Mahasiswa perantau tentunya akan menghadapi sebuah proses penyesuaian kebiasaan-kebiasaan baru yang belum ada di tempat tinggal asalnya. Terkadang pada proses penyesuaian mengalami kesulitan yang menimbulkan culture shock pada mahasiswa perantau baru.

Culture Shock adalah kondisi seseorang merasa takut dan khawatir yang berlebihan ketika berada di lingkungan baru yang tidak terbiasa oleh dirinya. Kegelisahan dan rasa takut yang muncul dari hilangnya simbol kefamiliaran akibat perbedaan nilai kebudayaan baru yang belum terbiasa bagi dirinya. Keterkejutan mahasiswa baru ketika dihadapkan oleh sesuatu yang baru baginya dan mendorong mahasiswa baru untuk meninggalkan kebiasaan lamanya.

Culture Shock dalam istilah psikologis menggambarkan perasaan yang muncul ketika seseorang tengah dihadapkan oleh kondisi lingkungan sosial baru yang berbeda dari diri lamanya. Perasaan yang muncul meliputi perasaan tidak berdaya, rasa takut, gelisah, menarik diri dari lingkungan sosial maupun keluarga, merendahkan diri, merasa diri tak berharga dan ketidakmampuan mengatasi tututan lingkungan, sehingga hal tersebut bisa mempengaruhi pola kehidupan individu. Seperti gangguan pola makan, gangguan tidur, sulit berkonsentrasi, menyendiri, dan mengalami stress yang berkepanjangan.

Hal tersebut terjadi pada saya sebagai mahasiswa student exchange yang berada di Universiti Kebangsaan Malaysia (UKM). Akan tetapi culture shock yang saya alami tidak begitu extreme dan tidak sampai menyerang kesehatan mental. Beberapa culture shock yang saya alami masih terbilang normal bagi mahasiswa yang juga baru berpindah ke negara lain.

Pada awal kedatangan banyak sekali hal-hal baru yang membuat saya shock, yang paling terlihat adalah perbedaan nilai mata uang yang terpaut jauh dengan Indonesia. 1 RM (Ringgit Malaysia) kurang lebih setara dengan Rp. 3500. Harga makanan satu porsi di kantin universiti jika di samakan dengan kantin kampus di Indonesia tidak jauh berbeda.
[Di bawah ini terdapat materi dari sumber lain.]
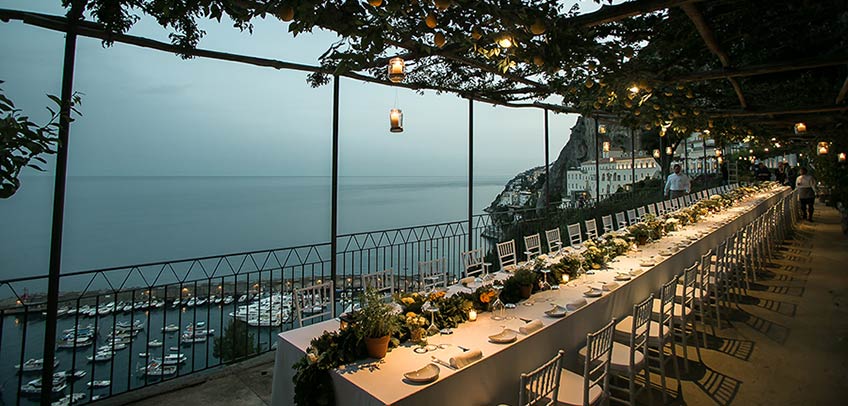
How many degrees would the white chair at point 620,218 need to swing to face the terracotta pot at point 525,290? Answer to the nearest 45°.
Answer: approximately 45° to its right

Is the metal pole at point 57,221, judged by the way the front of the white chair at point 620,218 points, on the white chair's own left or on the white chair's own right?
on the white chair's own right

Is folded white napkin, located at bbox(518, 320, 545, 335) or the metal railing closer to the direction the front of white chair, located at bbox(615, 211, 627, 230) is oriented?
the folded white napkin

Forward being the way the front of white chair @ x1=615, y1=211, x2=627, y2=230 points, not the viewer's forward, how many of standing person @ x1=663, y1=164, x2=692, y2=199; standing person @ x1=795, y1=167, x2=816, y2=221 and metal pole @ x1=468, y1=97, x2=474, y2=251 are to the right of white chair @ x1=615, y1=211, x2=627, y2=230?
1

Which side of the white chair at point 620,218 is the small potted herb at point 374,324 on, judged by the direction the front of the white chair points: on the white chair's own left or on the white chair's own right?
on the white chair's own right

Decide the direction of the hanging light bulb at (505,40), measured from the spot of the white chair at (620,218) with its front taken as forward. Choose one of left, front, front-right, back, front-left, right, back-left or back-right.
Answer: front-right

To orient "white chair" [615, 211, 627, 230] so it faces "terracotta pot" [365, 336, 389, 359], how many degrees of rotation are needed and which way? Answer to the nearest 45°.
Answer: approximately 45° to its right

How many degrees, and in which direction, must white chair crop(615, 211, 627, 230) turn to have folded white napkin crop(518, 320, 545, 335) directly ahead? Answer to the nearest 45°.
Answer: approximately 45° to its right

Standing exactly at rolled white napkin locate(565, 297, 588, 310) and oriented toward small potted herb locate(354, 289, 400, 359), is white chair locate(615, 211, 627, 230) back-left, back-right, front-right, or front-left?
back-right

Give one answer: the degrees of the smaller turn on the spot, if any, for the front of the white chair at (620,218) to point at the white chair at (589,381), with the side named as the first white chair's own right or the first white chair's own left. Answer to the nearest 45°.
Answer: approximately 45° to the first white chair's own right

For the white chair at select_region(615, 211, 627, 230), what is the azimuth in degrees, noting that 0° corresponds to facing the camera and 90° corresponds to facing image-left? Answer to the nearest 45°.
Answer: approximately 315°

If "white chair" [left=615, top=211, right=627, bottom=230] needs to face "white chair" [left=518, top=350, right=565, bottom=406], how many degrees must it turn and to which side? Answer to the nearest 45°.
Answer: approximately 45° to its right
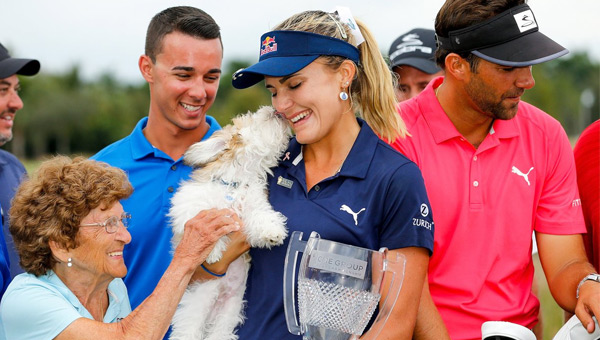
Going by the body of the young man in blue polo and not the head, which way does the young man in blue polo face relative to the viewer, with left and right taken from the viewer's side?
facing the viewer and to the right of the viewer

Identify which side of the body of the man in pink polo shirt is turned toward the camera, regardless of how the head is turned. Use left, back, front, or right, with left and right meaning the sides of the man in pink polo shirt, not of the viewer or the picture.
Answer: front

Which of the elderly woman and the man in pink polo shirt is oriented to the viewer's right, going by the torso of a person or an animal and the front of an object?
the elderly woman

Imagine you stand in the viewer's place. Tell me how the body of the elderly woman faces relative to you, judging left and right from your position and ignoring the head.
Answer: facing to the right of the viewer

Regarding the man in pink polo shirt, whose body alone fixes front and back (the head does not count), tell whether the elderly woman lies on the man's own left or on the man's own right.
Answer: on the man's own right

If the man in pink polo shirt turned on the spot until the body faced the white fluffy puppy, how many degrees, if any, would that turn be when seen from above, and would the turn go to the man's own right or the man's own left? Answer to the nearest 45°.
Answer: approximately 45° to the man's own right

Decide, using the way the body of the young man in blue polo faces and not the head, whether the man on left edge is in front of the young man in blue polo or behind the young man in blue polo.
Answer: behind

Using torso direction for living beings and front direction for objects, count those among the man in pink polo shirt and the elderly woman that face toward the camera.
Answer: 1

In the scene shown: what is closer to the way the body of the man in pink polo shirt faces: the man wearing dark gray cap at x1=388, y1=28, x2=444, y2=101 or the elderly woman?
the elderly woman

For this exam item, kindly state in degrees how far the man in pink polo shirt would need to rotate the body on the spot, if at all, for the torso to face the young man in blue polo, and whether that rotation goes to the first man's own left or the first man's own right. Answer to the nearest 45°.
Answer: approximately 90° to the first man's own right
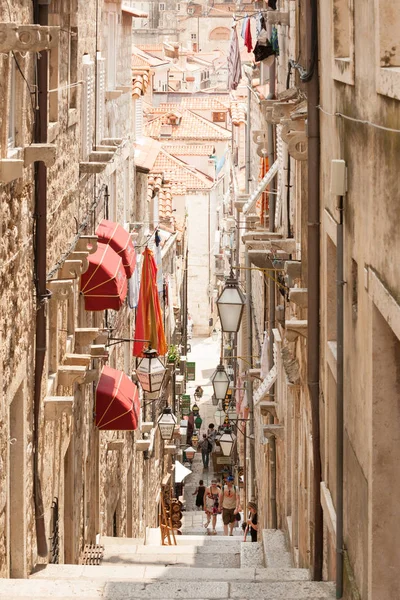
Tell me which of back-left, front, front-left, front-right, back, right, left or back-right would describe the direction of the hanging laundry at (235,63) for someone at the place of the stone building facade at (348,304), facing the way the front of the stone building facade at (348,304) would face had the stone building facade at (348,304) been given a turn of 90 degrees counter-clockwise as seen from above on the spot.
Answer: back

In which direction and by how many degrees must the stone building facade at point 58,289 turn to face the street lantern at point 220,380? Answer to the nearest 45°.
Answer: approximately 90° to its left

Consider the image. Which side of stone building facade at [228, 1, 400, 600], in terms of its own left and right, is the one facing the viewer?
left

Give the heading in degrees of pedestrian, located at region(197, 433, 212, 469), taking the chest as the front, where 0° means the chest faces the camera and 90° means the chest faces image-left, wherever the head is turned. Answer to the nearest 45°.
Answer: approximately 180°

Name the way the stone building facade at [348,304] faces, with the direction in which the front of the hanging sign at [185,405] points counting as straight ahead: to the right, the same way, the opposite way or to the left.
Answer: to the right

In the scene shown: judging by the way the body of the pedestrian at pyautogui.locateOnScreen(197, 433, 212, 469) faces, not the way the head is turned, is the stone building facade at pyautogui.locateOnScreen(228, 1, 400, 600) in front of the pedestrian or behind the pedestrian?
behind

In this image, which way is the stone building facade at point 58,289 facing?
to the viewer's right

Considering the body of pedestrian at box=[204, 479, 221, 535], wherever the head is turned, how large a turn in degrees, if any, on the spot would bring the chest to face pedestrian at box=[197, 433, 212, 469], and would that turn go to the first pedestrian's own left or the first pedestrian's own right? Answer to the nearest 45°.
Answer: approximately 180°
Berbeda lagi jika saya membeli makanan di luar universiti harganya bisa duakali lipat harga kantin. Untuk bertahan hidup seperti makan dan membeli kebutuhan lainnya sebisa mungkin saya membeli keperluan yang memang betul-betul diperlukan dan belajar berhemat.

Selain itu life style (gaya hidup) Gaya hidup adalah konsep yang lebih baru dan lebih mudah terukur dibandingkan kepribadian dan didefinisikan sebagai pola di mana orang hidup dan menggunakan uang dan waktunya. Gaya Hidup mahasiswa UKM jauh berbeda dengan yang biasanya saya lihat di Indonesia. Gaya hidup mahasiswa disini lebih mewah banyak yang menggunakan kendaraan pribadi seperti mobil. Beberapa parkiran fakultas bahkan di sebelah jalan raya ketika jam kuliah efektif parkiran mobil membludak dibandingkan parkiran motor yang kosong melompong.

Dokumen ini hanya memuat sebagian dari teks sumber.